En el plano de la diversidad cultural ocurren fenómenos parecidos. La homogeneización toma cuerpo a través dominio del pensamiento único, la eliminación progresiva de la alteridad cultural y su sustitución por una megacultura, única, dominante, que expresa fundamentalmente los valores estereotipados de la cultura de masas norteamericana (García Canclini, 1999; Mosonyi, 1995, 2000): lo que algunos han llamado la macdonalización de la cultura. Este fenómeno implica la expansión y desterritorialización de las industrias culturales, la concentración y privatización de los medios de comunicación, la expansión y homogeneización de las redes de información y el debilitamiento del sentido de lo público y lo privado.
Para afianzar el poderío del capital no sólo sobre el plano económico y material de las sociedades, sino también sobre su espiritualidad, la globalización refuerza la conformación de patrones de conducta, simbólico-culturales y de valoración donde predominan de manera creciente los intereses y valores de las grandes empresas multinacionales. Esto se oculta bajo la apariencia de una nueva construcción de símbolos y valores multicultural y diversa, sin negar, obviamente, que dicha diversidad cultural debe subordinarse totalmente al mandato soberano del mercado.

+ + +

INSTRUCCIONES DE TRABAJO:
1: Transcribe sin cambios la parte del fragmento sobre la homogeneización cultural que comienza con las palabras que contienen "En el plano" y acaba en "y lo privado.".
2: Prolonga el fragmento sobre la homogeneización cultural a partir de su última oración.

(Entradas de datos almacenadas)
+ + +

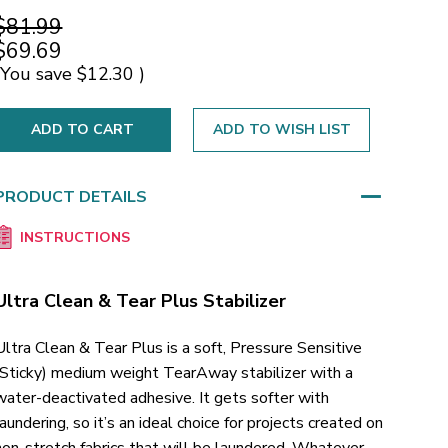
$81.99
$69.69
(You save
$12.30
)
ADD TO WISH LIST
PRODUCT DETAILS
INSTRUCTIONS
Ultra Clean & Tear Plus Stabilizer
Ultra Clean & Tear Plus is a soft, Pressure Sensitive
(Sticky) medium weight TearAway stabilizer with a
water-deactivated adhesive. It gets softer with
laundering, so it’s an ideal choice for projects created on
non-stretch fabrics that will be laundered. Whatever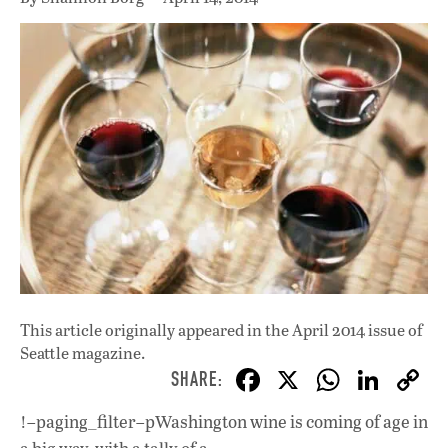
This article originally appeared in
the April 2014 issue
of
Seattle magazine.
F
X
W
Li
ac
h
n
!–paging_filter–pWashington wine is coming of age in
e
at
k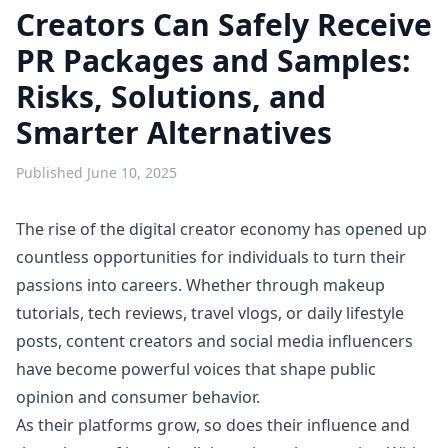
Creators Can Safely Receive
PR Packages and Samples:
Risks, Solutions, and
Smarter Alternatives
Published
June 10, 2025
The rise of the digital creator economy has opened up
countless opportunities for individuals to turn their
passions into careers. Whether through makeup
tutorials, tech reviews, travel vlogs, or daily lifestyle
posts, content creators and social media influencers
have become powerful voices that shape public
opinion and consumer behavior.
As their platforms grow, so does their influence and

+ + +

RESPUESTAS POR TAREA:
1:
En el plano de la diversidad cultural ocurren fenómenos parecidos. La homogeneización toma cuerpo a través dominio del pensamiento único, la eliminación progresiva de la alteridad cultural y su sustitución por una megacultura, única, dominante, que expresa fundamentalmente los valores estereotipados de la cultura de masas norteamericana (García Canclini, 1999; Mosonyi, 1995, 2000): lo que algunos han llamado la macdonalización de la cultura. Este fenómeno implica la expansión y desterritorialización de las industrias culturales, la concentración y privatización de los medios de comunicación, la expansión y homogeneización de las redes de información y el debilitamiento del sentido de lo público y lo privado.

2:
Se ha planteado la tesis según la cual, en el marco de esta globalización, han surgido o se han recreado las manifestaciones de lo híbrido, entendido como mezcla y heterogeneidad, traducido bajo el concepto de las culturas híbridas (García Canclini, 1990). Basados en este argumento, algunos sugieren una nueva vía hacia la diversidad en la medida en que lo híbrido resultaría de la mezcla de componentes y temporalidades con un origen cultural múltiple (Arenas y Sonntag, 1995). En el concepto de lo híbrido está presente la idea del pastiche neutral de tradiciones y modernidades, muy propia del posmodernismo. Al analizarla desde una perspectiva crítica observamos que la idea de lo híbrido remite a una diversidad superficial y aparente, ocultando el hecho de que códigos culturales contradictorios coexisten, se superponen y mantienen interactuando a través de tensiones y ejes de relaciones desiguales. Este fenómeno ha sido denominado aculturación antagonista, un proceso a través del cual culturas dominadas adoptan los medios y los aspectos más o menos visibles de las culturas dominantes, pero no adoptan sus fines y su racionalidad (Devereux, 1975; Martin, 2000). Se trata, por cierto, de un fenómeno nada nuevo, que posibilita el aprovechamiento de espacios de resistencia cultural al efecto homogeneizador en momentos en que la ideología globalista comienza a mostrar fisuras y enfrenta un coro creciente de cuestionamientos y de acciones defensivas a través de las cuales se articulan conglomerados nacionales, regionales y locales, minorías diversas y nuevos actores colectivos.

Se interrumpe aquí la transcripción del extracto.